1.6 The Organization of this Book
This book is divided into four sections, the last three of which correspond approximately to the stages of a geotechnical design project. The first part describes uncertainty in geotechnical engineering and sets out some basic principles of probability, statistics, and decision theory. The second describes procedures for data analysis and site characterization.

Every project starts with the site, and the site must be characterized. The engineers must understand the soil, rock, and groundwater conditions and how these will interact with the proposed facilities. Thus, the first phase is to gather background information on the site and to conduct a program of exploration and testing to gather detailed information.

From this, the engineer expects detailed maps, description of surface features, testing results from which to estimate engineering parameters, and identification of anomalous conditions that might affect the project. All these are subject to statistical analysis and interpretation.

The third part deals with reliability analysis itself. This corresponds to the project’s design and analysis phase, in which analytical tools are employed to predict the behavior of various components of the project and to refine the design. This may involve detailed analytical or numerical modeling, evaluation of design alternatives, and sensitivity studies.

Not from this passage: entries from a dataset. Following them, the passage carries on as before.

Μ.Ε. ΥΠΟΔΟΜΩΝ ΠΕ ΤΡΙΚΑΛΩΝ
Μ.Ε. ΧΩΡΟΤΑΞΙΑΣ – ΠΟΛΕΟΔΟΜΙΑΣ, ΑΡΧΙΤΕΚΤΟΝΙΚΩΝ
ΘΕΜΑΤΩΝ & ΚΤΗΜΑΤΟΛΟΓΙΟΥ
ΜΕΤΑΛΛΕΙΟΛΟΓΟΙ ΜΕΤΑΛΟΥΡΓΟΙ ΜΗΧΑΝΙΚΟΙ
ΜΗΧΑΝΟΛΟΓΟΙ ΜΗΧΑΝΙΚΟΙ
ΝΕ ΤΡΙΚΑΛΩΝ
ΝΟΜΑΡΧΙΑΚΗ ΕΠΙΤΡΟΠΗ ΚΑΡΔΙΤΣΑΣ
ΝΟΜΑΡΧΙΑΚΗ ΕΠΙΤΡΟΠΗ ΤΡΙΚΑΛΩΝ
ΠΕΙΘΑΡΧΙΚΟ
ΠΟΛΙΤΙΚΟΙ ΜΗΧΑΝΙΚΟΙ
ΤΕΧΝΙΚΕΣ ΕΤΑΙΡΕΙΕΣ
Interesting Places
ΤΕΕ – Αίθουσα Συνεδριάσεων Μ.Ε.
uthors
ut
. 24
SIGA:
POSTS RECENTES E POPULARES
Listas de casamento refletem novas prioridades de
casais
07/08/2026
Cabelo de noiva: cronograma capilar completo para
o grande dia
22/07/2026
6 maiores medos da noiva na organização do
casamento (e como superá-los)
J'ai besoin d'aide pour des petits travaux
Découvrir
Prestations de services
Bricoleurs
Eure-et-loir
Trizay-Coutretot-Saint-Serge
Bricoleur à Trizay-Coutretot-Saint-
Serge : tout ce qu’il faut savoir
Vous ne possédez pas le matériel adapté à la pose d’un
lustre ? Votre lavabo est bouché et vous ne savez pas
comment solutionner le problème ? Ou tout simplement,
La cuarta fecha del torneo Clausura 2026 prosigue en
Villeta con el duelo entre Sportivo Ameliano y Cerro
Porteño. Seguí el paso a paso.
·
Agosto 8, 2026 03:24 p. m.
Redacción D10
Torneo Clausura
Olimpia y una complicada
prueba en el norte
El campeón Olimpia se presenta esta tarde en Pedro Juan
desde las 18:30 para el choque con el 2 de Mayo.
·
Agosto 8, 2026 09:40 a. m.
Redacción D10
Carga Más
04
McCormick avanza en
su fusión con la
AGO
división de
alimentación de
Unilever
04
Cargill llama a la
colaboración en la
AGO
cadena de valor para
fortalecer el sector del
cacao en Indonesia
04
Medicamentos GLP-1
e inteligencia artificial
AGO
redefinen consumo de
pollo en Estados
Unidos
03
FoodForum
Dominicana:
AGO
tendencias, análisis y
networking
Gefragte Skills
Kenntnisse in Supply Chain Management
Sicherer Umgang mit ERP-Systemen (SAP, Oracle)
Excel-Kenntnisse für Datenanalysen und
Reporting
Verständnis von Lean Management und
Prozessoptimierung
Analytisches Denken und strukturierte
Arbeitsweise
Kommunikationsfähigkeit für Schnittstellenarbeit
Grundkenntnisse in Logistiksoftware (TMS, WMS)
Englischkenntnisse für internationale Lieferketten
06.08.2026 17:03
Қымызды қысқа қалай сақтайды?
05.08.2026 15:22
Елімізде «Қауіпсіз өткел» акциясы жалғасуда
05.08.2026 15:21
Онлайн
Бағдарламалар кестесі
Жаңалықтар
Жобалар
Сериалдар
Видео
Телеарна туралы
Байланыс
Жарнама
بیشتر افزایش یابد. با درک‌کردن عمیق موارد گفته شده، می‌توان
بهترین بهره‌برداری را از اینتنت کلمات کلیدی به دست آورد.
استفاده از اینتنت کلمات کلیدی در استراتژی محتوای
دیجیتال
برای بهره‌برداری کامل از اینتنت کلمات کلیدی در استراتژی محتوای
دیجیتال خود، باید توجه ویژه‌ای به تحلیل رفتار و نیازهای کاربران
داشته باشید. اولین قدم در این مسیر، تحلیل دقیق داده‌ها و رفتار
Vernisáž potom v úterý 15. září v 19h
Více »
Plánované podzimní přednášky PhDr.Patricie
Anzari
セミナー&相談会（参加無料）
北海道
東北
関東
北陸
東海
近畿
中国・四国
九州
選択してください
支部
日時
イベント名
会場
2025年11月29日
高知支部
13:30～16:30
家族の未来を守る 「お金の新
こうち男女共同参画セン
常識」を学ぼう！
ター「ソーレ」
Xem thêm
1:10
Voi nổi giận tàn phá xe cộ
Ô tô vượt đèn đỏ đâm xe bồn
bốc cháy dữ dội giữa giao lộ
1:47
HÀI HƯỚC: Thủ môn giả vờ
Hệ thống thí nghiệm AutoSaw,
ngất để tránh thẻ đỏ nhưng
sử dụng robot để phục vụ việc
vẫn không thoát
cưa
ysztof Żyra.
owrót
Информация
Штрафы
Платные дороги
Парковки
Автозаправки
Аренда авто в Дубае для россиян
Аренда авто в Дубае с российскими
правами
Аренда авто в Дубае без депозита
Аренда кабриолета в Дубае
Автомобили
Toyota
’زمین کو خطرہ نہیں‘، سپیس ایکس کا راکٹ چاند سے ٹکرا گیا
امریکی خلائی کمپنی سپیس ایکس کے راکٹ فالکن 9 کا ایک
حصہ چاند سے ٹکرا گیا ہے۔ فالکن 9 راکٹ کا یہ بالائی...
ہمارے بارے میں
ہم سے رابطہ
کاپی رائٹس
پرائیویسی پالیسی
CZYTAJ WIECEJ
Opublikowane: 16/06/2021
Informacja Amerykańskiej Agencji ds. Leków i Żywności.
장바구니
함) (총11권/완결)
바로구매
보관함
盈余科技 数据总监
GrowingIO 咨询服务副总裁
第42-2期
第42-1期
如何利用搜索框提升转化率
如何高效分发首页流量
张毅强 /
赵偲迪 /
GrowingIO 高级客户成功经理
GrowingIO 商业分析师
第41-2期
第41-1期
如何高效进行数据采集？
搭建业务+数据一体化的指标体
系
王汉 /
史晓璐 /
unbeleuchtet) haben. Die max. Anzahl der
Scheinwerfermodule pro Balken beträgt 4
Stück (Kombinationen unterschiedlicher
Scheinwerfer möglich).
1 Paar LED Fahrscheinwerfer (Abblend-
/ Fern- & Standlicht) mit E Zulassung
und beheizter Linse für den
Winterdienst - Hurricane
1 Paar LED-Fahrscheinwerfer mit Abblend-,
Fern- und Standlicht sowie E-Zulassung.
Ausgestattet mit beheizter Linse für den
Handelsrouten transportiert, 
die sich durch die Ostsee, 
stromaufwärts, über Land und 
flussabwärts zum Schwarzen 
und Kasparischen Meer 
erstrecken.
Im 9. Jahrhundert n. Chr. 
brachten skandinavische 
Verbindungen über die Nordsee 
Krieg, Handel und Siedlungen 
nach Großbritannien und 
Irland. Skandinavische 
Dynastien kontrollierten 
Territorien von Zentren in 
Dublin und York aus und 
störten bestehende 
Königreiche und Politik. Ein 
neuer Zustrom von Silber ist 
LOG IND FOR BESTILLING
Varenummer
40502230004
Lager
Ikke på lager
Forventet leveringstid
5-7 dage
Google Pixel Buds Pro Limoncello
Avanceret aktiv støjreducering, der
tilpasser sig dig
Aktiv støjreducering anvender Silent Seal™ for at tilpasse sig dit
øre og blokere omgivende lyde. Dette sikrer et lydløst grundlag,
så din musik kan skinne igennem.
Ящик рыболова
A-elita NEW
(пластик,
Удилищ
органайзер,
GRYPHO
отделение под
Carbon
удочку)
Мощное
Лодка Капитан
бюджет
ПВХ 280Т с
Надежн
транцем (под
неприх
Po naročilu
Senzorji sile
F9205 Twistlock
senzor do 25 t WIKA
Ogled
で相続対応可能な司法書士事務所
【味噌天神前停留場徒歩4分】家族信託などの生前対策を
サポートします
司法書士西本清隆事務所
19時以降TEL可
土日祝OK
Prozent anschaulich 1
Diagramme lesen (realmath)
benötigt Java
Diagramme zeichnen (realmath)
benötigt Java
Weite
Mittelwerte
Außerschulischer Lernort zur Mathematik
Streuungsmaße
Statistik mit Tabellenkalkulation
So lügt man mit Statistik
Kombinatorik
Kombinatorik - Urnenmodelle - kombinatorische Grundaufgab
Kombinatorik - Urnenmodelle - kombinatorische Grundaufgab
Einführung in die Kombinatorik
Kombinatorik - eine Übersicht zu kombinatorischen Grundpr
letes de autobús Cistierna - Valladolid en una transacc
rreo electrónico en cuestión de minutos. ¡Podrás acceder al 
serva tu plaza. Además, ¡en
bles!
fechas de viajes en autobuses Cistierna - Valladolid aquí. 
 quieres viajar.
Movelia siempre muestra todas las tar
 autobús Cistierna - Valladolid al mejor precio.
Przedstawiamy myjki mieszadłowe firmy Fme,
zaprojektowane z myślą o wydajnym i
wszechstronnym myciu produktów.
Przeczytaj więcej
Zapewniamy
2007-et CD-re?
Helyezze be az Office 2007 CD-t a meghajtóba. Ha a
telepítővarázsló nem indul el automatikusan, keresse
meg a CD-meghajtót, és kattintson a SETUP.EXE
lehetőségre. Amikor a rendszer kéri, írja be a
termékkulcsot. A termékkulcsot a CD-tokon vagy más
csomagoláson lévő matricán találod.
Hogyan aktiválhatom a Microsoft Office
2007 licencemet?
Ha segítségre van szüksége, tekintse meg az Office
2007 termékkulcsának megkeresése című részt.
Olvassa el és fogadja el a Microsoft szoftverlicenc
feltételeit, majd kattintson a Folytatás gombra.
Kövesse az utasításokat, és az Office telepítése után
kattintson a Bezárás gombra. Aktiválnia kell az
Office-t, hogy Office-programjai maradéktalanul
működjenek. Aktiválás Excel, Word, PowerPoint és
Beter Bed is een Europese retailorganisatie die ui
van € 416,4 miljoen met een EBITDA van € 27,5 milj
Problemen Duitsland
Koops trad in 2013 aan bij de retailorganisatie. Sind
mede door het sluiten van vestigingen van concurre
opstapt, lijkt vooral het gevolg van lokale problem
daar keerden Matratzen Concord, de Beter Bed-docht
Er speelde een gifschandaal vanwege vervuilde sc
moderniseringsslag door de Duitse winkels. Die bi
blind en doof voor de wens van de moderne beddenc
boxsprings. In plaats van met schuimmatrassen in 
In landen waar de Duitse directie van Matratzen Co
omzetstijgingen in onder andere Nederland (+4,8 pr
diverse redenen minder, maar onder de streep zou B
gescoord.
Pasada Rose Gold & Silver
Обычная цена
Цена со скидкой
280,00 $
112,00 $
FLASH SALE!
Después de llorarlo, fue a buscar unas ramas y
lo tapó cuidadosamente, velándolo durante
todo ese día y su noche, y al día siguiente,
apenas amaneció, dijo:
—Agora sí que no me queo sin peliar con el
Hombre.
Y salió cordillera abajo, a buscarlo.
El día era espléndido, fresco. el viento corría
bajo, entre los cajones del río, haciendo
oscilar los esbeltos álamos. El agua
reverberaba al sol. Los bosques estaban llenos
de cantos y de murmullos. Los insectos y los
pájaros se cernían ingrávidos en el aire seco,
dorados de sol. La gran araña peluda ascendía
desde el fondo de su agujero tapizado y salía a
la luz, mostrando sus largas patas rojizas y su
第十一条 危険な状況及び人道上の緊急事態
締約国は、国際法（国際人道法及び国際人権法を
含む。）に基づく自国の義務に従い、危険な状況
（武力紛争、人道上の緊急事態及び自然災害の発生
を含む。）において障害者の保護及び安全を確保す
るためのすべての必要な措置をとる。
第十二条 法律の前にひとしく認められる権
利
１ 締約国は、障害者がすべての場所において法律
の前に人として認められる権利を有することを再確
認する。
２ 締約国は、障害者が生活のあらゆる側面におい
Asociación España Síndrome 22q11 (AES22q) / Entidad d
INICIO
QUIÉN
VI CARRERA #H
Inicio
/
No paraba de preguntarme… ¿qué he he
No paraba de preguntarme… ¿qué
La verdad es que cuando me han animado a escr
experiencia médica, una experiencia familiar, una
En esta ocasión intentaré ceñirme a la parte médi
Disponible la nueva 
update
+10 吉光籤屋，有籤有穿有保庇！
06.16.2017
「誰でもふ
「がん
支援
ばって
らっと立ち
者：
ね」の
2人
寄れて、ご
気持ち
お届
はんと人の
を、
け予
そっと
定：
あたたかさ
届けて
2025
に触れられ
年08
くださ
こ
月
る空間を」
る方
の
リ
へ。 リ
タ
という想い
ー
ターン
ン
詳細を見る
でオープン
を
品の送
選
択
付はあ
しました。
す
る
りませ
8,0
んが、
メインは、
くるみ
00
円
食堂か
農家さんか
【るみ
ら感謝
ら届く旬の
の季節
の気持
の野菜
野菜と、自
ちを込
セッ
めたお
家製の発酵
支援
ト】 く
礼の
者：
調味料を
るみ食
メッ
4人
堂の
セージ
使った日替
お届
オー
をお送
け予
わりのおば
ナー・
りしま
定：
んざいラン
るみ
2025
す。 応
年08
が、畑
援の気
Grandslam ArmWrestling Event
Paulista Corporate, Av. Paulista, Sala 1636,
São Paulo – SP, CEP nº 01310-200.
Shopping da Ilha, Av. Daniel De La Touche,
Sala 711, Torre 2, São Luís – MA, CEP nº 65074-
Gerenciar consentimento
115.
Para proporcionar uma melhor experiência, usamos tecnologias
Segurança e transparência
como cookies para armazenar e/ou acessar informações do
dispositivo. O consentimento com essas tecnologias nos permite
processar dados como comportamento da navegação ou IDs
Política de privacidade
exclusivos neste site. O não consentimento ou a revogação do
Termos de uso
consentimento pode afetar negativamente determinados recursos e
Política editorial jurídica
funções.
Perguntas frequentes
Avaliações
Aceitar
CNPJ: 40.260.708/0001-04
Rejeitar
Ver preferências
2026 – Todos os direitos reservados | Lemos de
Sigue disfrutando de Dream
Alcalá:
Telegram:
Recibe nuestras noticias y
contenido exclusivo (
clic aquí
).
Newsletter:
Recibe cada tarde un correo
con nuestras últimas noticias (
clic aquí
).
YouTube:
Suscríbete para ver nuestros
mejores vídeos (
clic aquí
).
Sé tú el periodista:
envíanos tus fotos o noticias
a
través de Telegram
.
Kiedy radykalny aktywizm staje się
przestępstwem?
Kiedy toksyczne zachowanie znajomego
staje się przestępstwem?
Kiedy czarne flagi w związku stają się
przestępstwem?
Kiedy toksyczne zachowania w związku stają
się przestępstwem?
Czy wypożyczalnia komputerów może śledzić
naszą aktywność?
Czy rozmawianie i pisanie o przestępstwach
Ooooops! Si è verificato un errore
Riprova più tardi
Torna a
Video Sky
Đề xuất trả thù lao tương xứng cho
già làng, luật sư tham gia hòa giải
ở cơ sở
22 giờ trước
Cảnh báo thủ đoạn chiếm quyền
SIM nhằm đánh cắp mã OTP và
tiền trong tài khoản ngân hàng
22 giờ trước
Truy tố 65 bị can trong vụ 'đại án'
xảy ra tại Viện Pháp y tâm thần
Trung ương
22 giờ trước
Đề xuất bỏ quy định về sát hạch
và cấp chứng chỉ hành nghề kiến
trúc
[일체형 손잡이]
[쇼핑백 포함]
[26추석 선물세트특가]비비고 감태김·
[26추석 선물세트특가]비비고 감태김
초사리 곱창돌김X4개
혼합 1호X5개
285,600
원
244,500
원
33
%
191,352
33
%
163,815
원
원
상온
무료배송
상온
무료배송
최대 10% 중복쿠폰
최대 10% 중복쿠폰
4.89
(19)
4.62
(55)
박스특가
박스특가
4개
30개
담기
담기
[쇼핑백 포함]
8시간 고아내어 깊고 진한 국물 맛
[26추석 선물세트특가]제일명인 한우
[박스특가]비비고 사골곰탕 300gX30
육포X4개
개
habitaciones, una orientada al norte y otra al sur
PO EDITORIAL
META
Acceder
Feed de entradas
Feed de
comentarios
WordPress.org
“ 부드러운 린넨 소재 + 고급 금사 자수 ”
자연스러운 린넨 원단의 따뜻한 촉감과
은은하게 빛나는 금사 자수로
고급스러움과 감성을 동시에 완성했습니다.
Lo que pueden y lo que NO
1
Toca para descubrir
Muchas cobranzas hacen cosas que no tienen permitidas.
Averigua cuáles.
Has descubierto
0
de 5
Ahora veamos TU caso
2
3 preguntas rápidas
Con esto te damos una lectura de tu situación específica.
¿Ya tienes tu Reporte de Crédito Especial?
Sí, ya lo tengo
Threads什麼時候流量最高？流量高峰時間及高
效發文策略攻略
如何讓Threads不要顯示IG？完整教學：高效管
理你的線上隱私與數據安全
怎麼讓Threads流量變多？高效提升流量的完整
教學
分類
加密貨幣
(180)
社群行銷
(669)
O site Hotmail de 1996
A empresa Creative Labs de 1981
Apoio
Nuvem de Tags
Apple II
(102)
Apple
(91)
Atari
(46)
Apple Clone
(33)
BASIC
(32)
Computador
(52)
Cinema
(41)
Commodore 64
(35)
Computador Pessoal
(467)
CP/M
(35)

Reliability analysis is part of a modern design and analysis effort and enhances traditional approaches. The last part describes procedures for making decisions and evaluating risk. In a project, this involves comparing different alternatives with respect to feasibility, cost, safety, and other concerns. It also involves the monitoring during and after construction in keeping with the observational method. In effect, this is a summarizing and integrating phase for both the design and the reliability evaluation.

1.7 A Comment on Notation and Nomenclature
This book deals with material in several well-developed disciplines. Inevitably the notation and nomenclature of different fields clash. For example, a ‘sample’ of soil means one thing to a geotechnical engineer logging a boring, but a ‘sample’ means something quite different to a statistician estimating a trend. The Greek letter s denotes a standard deviation in probability and statistics, but it denotes a normal stress in soil mechanics.

There are two ways to deal with this problem. One is to develop a new, unambiguous notation for the purposes of this book. We have chosen not to do this because such a notation would inevitably not agree with that used in any of the other literature and would be difficult for workers in any field to understand. The other approach is to stick with the traditional notation and provide explanations when there is a chance of ambiguity. That is the approach adopted here. We have followed the common probabilistic convention of using an upper case letter to identify a variable and a lower case letter to indicate a particular value of that variable. Bold face letters denotes vectors and matrices.